__Skeletal landmark data__

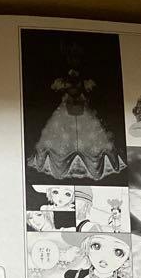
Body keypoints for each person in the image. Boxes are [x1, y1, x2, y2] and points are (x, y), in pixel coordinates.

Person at [28, 45, 126, 181]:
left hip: (83, 111)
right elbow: (57, 88)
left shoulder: (84, 80)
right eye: (71, 59)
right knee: (59, 135)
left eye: (75, 59)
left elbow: (90, 89)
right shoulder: (64, 80)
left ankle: (91, 164)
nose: (73, 63)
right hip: (66, 112)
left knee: (93, 136)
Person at [63, 231, 132, 278]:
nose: (105, 256)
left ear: (127, 258)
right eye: (96, 246)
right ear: (86, 248)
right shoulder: (72, 276)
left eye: (118, 252)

__What is needed__
Could you please write out the entries exactly as they are, with every picture left out?

__Output below__
Body keypoints for each person in the image. Boxes are [x1, y1, x2, y2] and points are (x, y), in pixel coordinates.

Person at [28, 45, 126, 181]:
left hip: (83, 111)
right elbow: (57, 88)
left shoulder: (84, 80)
right eye: (71, 59)
right knee: (59, 135)
left eye: (75, 59)
left elbow: (90, 89)
right shoulder: (64, 80)
left ankle: (91, 164)
nose: (73, 63)
right hip: (66, 112)
left knee: (93, 136)
Person at [63, 231, 132, 278]:
nose: (105, 256)
left ear: (127, 258)
right eye: (96, 246)
right ear: (86, 248)
right shoulder: (72, 276)
left eye: (118, 252)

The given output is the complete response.